Enhancing Meeting Summaries with Pyannote and Whisper

Creating meeting summaries (without Microsoft Copilot) using open-source models

Microsoft Copilot offers a convenient way to summarize your Teams meetings. It is integrated into the Microsoft 365 ecosystem, making it super convenient for summarizing meetings in real time. It pulls out key points, action items, and decisions, syncing effortlessly with your other Microsoft tools. But here’s the thing: Copilot is primarily designed for meetings on platforms like Teams. What if you have audio/video files from different sources, like panel discussions or casual brainstorming sessions? This article dives into the power of open-source tools, specifically Pyannote and Whisper, to achieve just that.

Pyannote is an open-source toolkit designed for speaker diarization, which is the process of segmenting an audio stream by speaker identity. This tool is crucial for meetings with multiple participants, as it allows for the identification and separation of different speakers within an audio recording. Pyannote uses advanced machine learning algorithms to achieve high accuracy in distinguishing between speakers.

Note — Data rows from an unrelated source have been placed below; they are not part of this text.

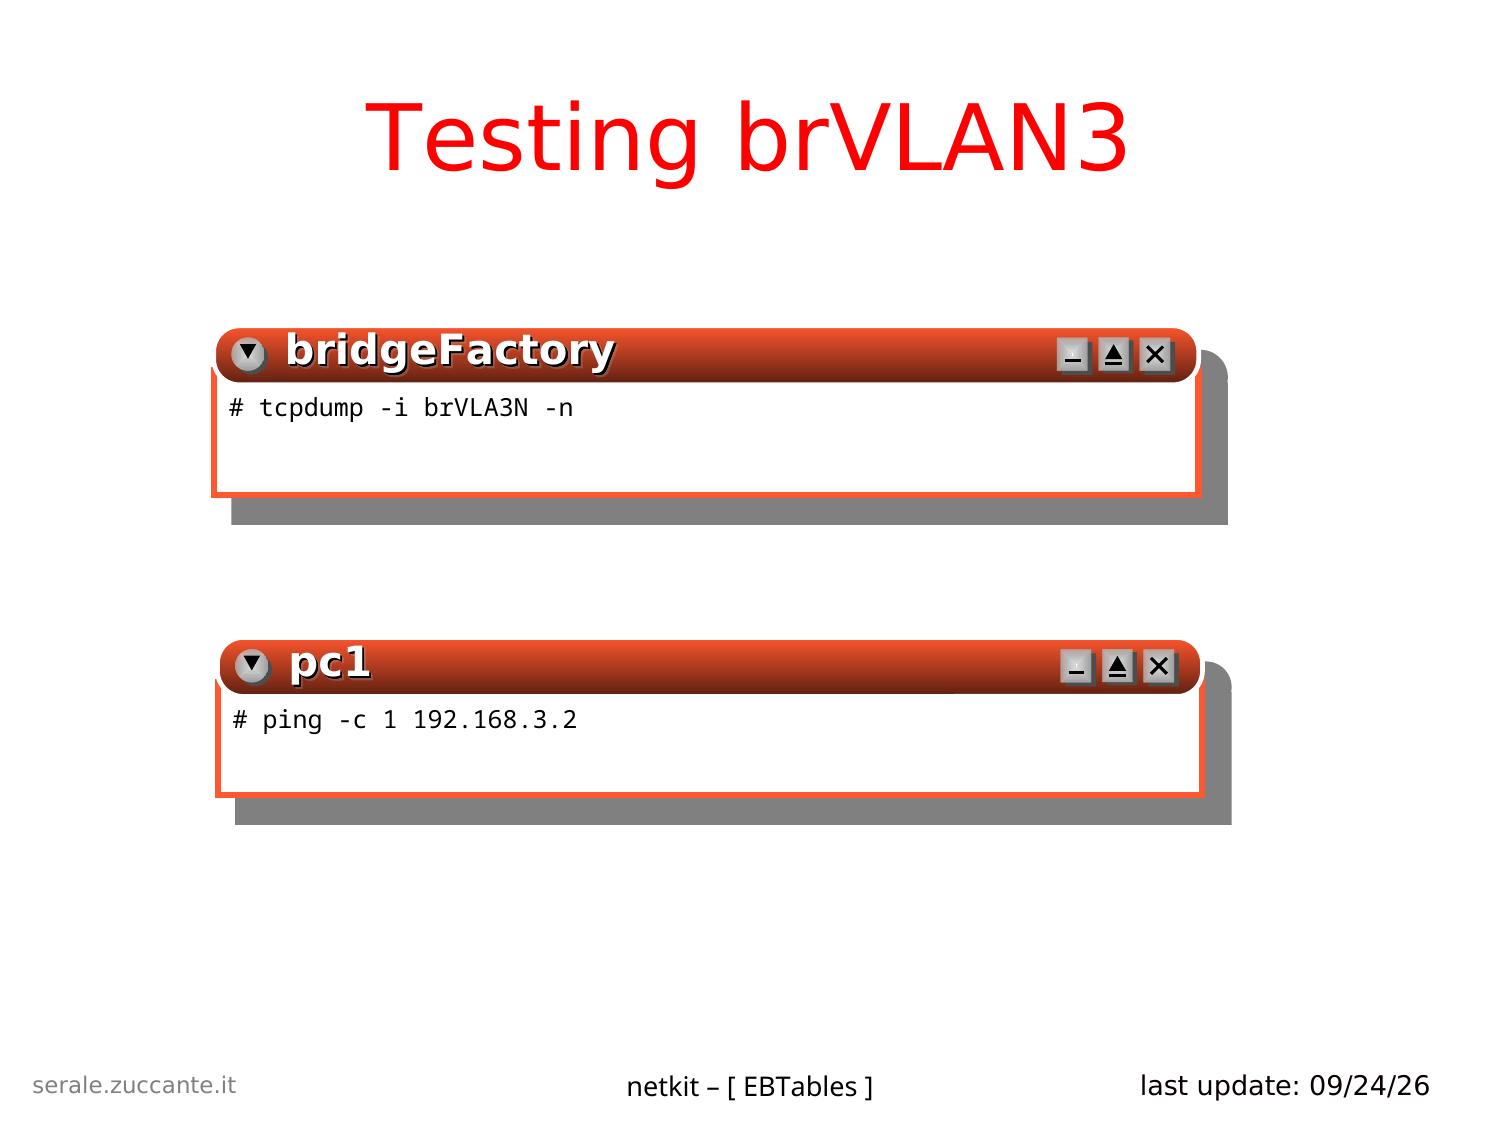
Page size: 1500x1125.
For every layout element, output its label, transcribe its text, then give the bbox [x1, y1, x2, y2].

text_box [235, 637, 1232, 825]
text_box [231, 325, 1228, 525]
text_box pc1 [288, 637, 1025, 697]
text_box # ping -c 1 192.168.3.2 [217, 682, 1203, 795]
text_box [217, 637, 288, 697]
text_box bridgeFactory [284, 325, 1022, 385]
text_box [213, 325, 284, 385]
text_box # tcpdump -i brVLA3N -n [214, 370, 1199, 496]
title Testing brVLAN3 [75, 28, 1426, 250]
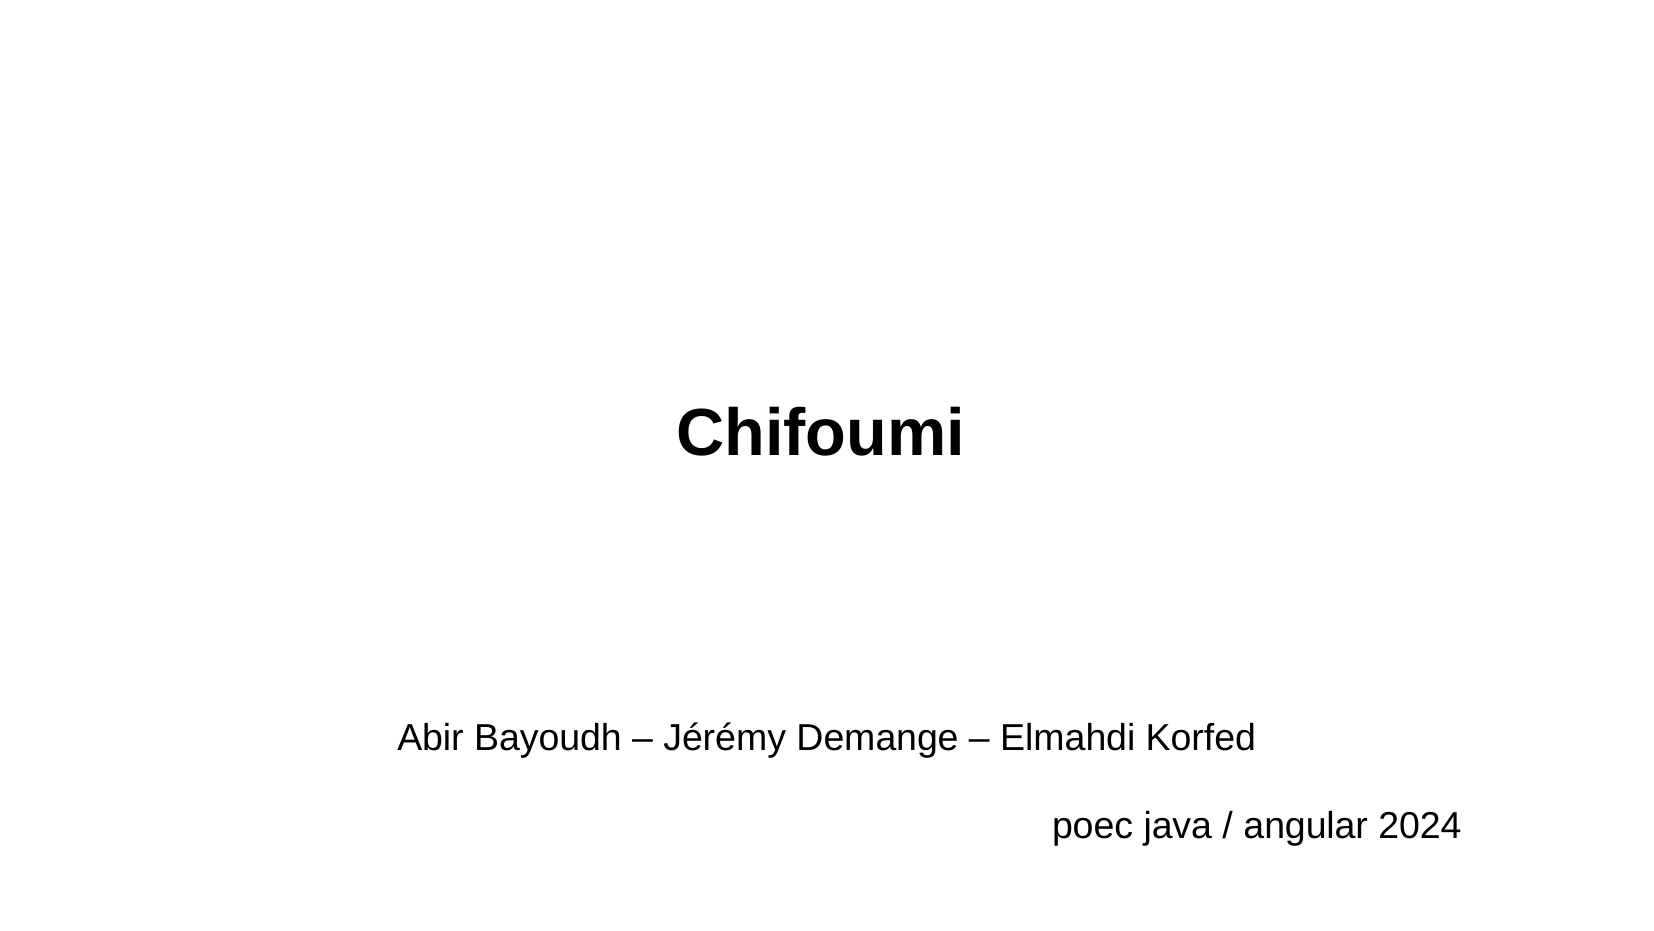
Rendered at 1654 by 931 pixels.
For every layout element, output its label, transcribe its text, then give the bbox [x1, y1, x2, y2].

text_box poec java / angular 2024 [856, 797, 1477, 862]
text_box Abir Bayoudh – Jérémy Demange – Elmahdi Korfed [88, 708, 1565, 808]
subtitle Chifoumi [76, 206, 1565, 658]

pyannote audio: neural building blocks for speaker diarization

Advanced Speaker Diarization with Pyannote

If you want to review the technical report in detail, it is available here. Pyannote also has a commercial version available which, as per the website, is faster and more accurate. For our purpose though, the open-source version is more than enough.

Developed by OpenAI, Whisper is a state-of-the-art model for speech recognition and transcription. Whisper excels at converting spoken language into text with high accuracy, even in noisy environments. The model employs a deep learning architecture, specifically a transformer-based neural network, to perform transcription tasks.

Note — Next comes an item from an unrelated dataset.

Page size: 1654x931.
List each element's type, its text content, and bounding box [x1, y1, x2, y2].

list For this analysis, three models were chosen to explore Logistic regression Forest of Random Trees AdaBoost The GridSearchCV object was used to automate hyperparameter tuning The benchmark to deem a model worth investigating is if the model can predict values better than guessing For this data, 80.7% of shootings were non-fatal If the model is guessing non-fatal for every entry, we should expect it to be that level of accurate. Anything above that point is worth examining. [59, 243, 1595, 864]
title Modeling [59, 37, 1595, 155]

transcription and speaker identification OpenAI-Whisper

Integrating Pyannote and Whisper for Meeting Summaries

We will now combine the diarization result from Pyannote with the transcription from Whisper to create a transcript with speaker attributions. This integration involves aligning the time-stamped speaker segments with the corresponding transcribed text, resulting in a comprehensive document that identifies who said what. This is crucial for accurate summarization. There is an excellent script present in this repo that can help with this integration.

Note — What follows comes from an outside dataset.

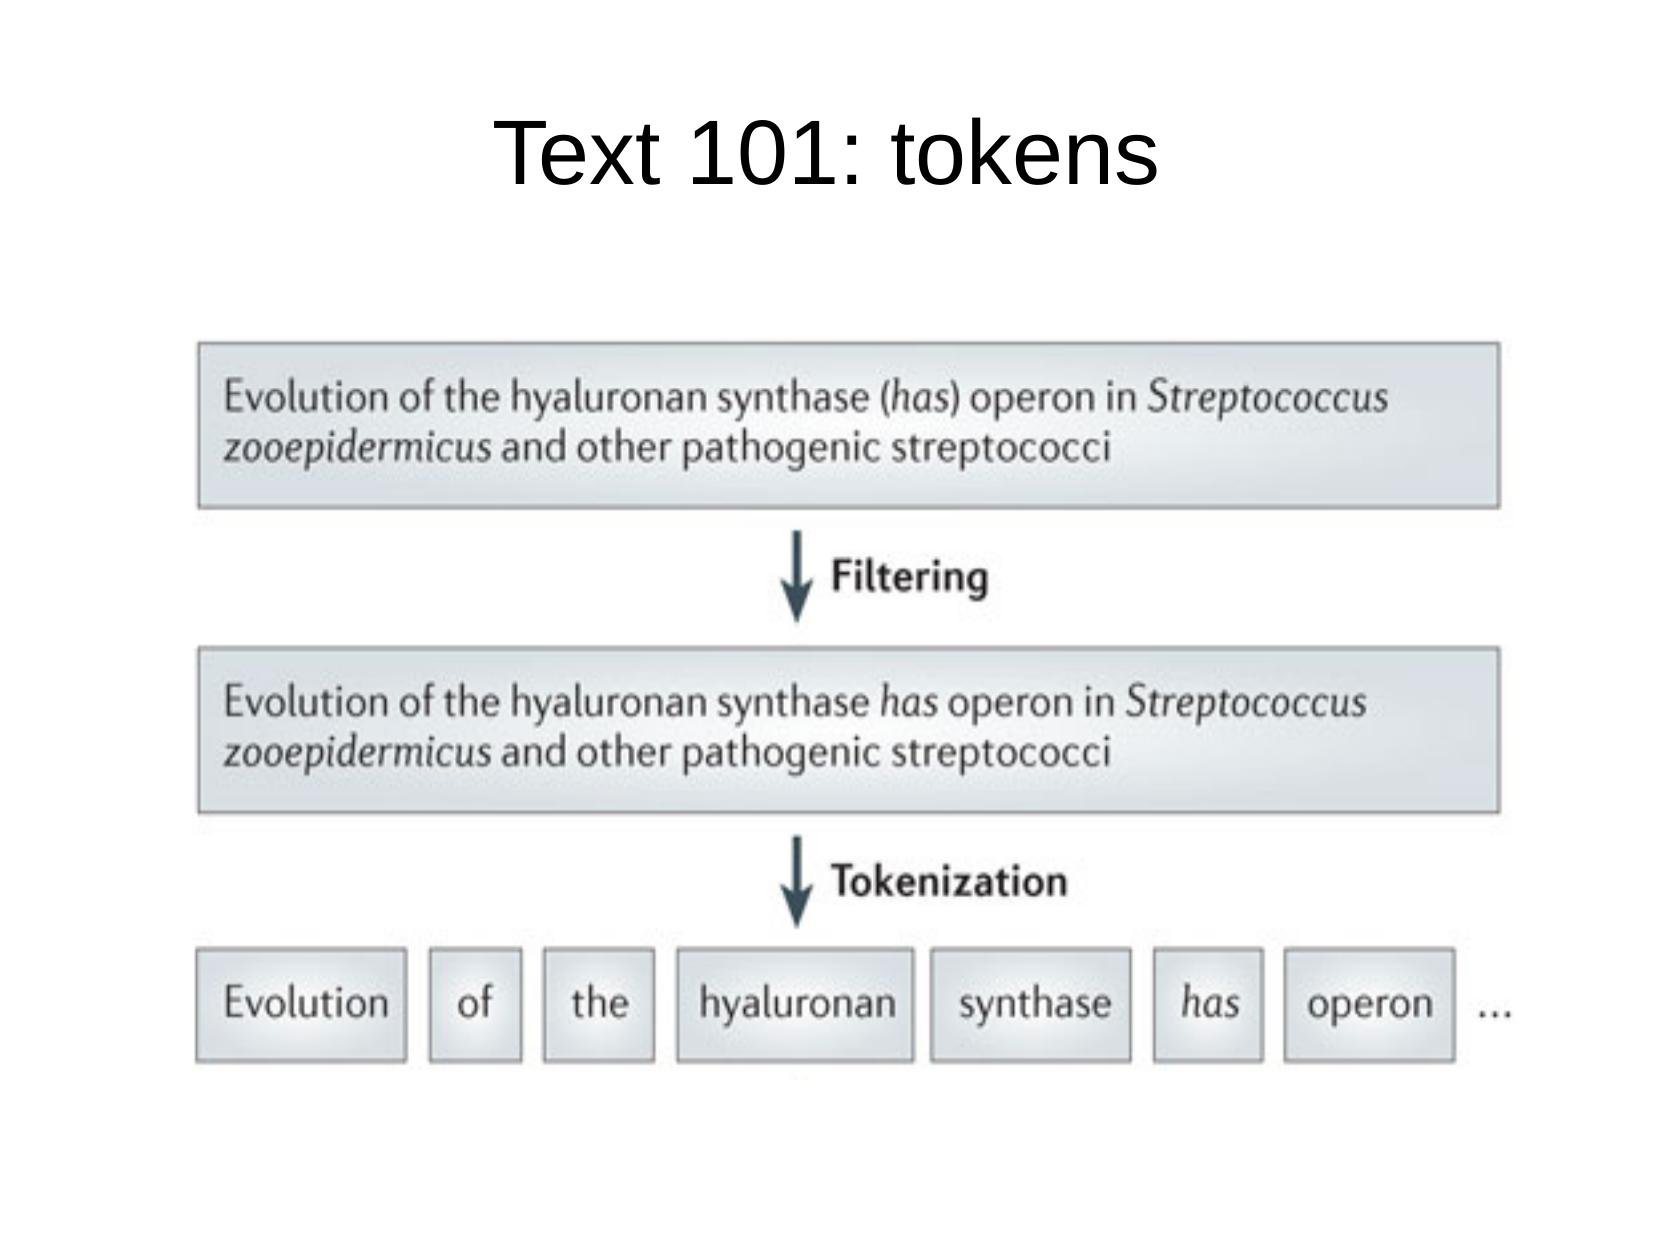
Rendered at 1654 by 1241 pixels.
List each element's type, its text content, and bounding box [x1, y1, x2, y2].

picture [180, 325, 1561, 1081]
title Text 101: tokens [82, 49, 1571, 257]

With a speaker-labeled transcript in hand, we can leverage the power of a large language model like Google Gemini 1.5 Flash or Open AI GPT 4 to extract the key points and generate a concise summary of the entire meeting, capturing the essence of each speaker’s contribution.

Generating Meeting Summary

By feeding this transcript to Gemini or GPT, you can extract the key points and generate a concise summary of the entire meeting, capturing the essence of each speaker’s contribution. I will be using Google Gemini API here.

And finally, we have our summary below!

SPEAKER_01: The discussion begins with the President, who is speaking about AIDS and the need for testing. He expresses hope that a cure will be found, even though it may not be immediately. The President then shares a story about rapid scientific progress in physics, providing an example of how unexpected breakthroughs can happen. He closes by expressing his hope and prayer that a cure for AIDS will be found.

SPEAKER_02: The Secretary of Health and Human Services then thanks the President for his commitment to fighting AIDS and welcomes the commission members. She highlights the administration’s dedication to research and progress in health and medicine, citing the significant amount of money spent by the National Institutes of Health (NIH) on research grants.